Strong launch pipeline to aid in sustaining sales run-rate

* Prestige Estates Projects (PEPL) reported the second-best quarterly pre-sales performance with total booking value of INR35b (10% beat), up 17% QoQ /66% YoY in 2QFY23.

* PEPL generated 75% of sales from Bengaluru led by continued momentum at Prestige City, Bengaluru while Mumbai and Hyderabad contributed 12% and 9%, respectively, during the quarter.

* Sales volume rose 20% YoY to 4.2msf while blended realizations improved 40% YoY to INR8,900/sq. ft. fueled by higher sales in Mumbai.

* PEPL launched 7.3msf of projects in 2QFY23, which included phase launches in Prestige City, Mumbai and Bengaluru along with new project launches at Hyderabad and Bengaluru. On the commercial front, the company launched Prestige Liberty Towers in Mumbai

* Given the low unsold inventory level, PEPL plans to launch 15msf of projects in 2HFY23 to sustain the momentum

* Absence of large project additions coupled with significant improvement in collections resulted in stable net debt on a QoQ basis at INR40b in 2QFY23.

* Collections stood at INR26b (up 67% YoY) and PEPL spent INR10b towards residential development and INR6b on annuity capex. It has also spent INR10b towards business development during the quarter.

* Revenue increased 6% YoY to INR14b but declined 26% sequentially led by subdued project completions. EBITDA decreased 6% YoY to INR3.7b owing to 300bp contraction in margin to 26% because of higher other expenses. PAT surged 85% YoY to INR1.4b as the company reported exceptional gains of INR1.5b on account of residual proceeds from divestment of a few commercial assets. Adjusted for that PEPL’s PAT stood at INR373m.

Annuity income to witness significant growth led by rental revenue

* Rental revenue (Office + Retail) for 2QFY23 increased 6% YoY to INR0.64b. PEPL currently has 28msf of commercial projects under construction, of which, it will deliver 5msf across Hyderabad, Pune and Bengaluru over the next few months.

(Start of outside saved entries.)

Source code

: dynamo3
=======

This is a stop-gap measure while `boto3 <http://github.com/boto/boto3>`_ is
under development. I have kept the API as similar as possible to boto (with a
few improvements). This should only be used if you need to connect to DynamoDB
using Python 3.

* Pending capex on ongoing projects was at INR75b and additionally, PEPL will spend INR75b on upcoming 15msf pipeline. Once fully executed, these assets are expected to generate rentals of INR31b (at Prestige’s share) by FY28, which is significantly higher than the current exit run rate of INR2.5b.

Highlights from the management commentary

* Business development (BD): PEPL has enough deals in pipeline, having a GDV of INR200b+ including in new markets like Gurgaon. Management expects to spend INR25-30b annually towards BD.

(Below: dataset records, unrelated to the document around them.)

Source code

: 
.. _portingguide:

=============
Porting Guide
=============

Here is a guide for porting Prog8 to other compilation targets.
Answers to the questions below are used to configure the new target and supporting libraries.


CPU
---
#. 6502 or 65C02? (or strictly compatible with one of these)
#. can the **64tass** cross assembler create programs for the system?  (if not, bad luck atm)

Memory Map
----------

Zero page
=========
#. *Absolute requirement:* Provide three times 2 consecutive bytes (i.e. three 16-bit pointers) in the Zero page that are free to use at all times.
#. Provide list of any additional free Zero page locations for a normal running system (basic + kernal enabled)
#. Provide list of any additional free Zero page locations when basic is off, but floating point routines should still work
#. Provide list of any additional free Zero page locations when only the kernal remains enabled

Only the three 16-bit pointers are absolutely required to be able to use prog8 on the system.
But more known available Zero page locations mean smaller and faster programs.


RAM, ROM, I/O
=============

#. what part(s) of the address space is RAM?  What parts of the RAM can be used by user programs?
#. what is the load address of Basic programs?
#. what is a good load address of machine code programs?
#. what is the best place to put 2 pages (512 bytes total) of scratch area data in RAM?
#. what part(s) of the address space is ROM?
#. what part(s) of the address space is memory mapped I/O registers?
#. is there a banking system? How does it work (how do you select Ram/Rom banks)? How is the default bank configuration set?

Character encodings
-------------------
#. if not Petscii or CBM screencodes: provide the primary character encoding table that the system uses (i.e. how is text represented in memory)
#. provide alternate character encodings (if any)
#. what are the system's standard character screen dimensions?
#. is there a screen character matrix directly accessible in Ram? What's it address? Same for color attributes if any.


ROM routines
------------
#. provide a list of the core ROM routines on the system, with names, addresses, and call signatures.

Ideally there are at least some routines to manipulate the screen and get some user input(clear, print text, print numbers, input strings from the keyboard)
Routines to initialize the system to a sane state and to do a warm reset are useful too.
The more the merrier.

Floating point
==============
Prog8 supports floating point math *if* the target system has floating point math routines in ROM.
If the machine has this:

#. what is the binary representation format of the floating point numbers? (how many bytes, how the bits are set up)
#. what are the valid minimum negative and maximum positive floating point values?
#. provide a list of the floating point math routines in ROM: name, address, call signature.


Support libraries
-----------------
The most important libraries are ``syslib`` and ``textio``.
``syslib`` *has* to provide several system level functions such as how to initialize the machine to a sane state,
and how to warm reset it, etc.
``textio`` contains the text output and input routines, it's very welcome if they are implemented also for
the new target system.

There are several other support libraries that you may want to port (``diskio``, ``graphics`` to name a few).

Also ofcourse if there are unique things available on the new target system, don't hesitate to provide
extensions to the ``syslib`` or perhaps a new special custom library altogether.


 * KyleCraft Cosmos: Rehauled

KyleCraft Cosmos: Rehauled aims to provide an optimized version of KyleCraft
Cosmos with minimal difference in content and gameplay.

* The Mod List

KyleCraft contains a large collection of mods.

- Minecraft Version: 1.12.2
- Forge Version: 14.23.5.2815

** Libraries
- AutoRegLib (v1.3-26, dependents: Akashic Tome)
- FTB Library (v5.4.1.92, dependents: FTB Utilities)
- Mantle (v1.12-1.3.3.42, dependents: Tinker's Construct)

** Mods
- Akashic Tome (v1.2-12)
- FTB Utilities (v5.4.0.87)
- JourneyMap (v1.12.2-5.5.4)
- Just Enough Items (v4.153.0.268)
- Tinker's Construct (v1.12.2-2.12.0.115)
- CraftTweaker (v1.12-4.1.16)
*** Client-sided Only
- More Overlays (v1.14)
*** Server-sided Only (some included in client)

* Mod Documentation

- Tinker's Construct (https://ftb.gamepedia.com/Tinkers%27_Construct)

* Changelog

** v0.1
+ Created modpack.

* BD funding: The company has an unutilized fund of INR20b in its affordable/ mid-income platform signed with HDFC a few years ago. This fund can be utilized to acquire projects in Hyderabad, Chennai and Bangalore. Further, on the AIF front, PEPL has received INR25b worth of commitments.

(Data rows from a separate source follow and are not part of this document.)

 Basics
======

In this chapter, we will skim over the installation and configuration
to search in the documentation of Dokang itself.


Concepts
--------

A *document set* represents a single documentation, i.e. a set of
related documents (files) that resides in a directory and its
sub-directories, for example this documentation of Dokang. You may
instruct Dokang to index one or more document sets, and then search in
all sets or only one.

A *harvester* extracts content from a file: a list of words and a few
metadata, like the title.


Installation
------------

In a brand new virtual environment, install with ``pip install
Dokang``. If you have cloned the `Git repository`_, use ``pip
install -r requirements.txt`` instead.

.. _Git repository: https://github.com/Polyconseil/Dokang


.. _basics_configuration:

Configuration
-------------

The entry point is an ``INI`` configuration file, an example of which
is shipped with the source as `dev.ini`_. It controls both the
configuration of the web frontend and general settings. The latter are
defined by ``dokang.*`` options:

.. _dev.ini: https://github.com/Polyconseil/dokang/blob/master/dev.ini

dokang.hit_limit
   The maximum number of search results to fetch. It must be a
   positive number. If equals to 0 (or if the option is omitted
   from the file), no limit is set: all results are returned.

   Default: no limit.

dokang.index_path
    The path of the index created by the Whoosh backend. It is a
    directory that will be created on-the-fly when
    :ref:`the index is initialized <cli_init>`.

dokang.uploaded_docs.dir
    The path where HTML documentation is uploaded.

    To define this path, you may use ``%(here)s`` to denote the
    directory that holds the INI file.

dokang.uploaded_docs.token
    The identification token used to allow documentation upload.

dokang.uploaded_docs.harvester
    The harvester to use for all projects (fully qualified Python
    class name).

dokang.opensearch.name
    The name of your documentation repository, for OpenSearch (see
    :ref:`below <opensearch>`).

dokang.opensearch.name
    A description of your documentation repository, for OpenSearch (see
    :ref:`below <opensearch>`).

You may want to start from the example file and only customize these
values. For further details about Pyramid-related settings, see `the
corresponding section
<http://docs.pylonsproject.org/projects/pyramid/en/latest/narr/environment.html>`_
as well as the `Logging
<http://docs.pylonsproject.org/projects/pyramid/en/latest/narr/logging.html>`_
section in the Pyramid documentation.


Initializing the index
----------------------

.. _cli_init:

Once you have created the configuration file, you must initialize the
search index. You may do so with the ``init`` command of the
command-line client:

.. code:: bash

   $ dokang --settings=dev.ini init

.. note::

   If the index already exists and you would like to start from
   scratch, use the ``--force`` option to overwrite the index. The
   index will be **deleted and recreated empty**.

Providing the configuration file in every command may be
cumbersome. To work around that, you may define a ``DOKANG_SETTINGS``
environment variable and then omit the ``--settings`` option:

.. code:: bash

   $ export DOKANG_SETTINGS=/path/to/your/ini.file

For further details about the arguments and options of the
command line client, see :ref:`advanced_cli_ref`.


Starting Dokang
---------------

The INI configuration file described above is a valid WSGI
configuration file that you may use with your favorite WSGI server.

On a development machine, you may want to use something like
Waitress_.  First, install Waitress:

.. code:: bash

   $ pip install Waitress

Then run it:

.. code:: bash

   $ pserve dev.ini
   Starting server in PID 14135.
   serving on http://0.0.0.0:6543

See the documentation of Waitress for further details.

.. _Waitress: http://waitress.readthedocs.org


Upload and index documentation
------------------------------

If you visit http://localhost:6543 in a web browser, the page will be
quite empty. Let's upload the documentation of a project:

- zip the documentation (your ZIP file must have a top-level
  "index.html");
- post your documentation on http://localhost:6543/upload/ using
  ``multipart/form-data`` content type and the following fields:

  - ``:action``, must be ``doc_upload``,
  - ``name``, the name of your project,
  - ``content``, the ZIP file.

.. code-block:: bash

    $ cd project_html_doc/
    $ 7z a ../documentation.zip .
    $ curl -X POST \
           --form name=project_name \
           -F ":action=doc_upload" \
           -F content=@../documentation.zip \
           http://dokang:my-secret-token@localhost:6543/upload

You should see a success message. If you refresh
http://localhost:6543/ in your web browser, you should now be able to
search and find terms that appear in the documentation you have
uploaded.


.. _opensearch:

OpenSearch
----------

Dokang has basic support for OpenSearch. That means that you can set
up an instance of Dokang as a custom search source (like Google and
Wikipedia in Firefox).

* Mortgage rates: 60-70% of the company’s customers avail mortgage loan while buying properties. Demand remains strong despite rising rates but beyond 50- 75bp hikes, demand can be negatively impacted.

* MMR launch and project pipeline: Since the launch of Prestige City at Mulund, PEPL has generated sales of INR11b (60% of launched inventory).

* In FY23E, the company plans to launch two more projects in Mumbai (Shiv Shahi and Daffodils) and expects to generate INR30b sales from this market.

* A few new transactions are under discussion that will be added to the upcoming project pipeline over the next few months.

Valuation and view

* The management reiterated its FY23 sales guidance of INR120b and given the visibility, we have raised our estimate to match the guidance. With 57msf of upcoming residential project pipeline, we expect the run-rate to sustain over the next two-to-three years.

* As collections match the enhanced sales run-rate, the operating cash from residential business along with rental income can largely fund the capex required for its upcoming annuity portfolio. This will enable PEPL to retain its leverage of 0.6x to equity, which is a key investor concern.

* We reiterate our BUY rating on the stock with an unchanged TP of INR675, implying an upside potential of 48%.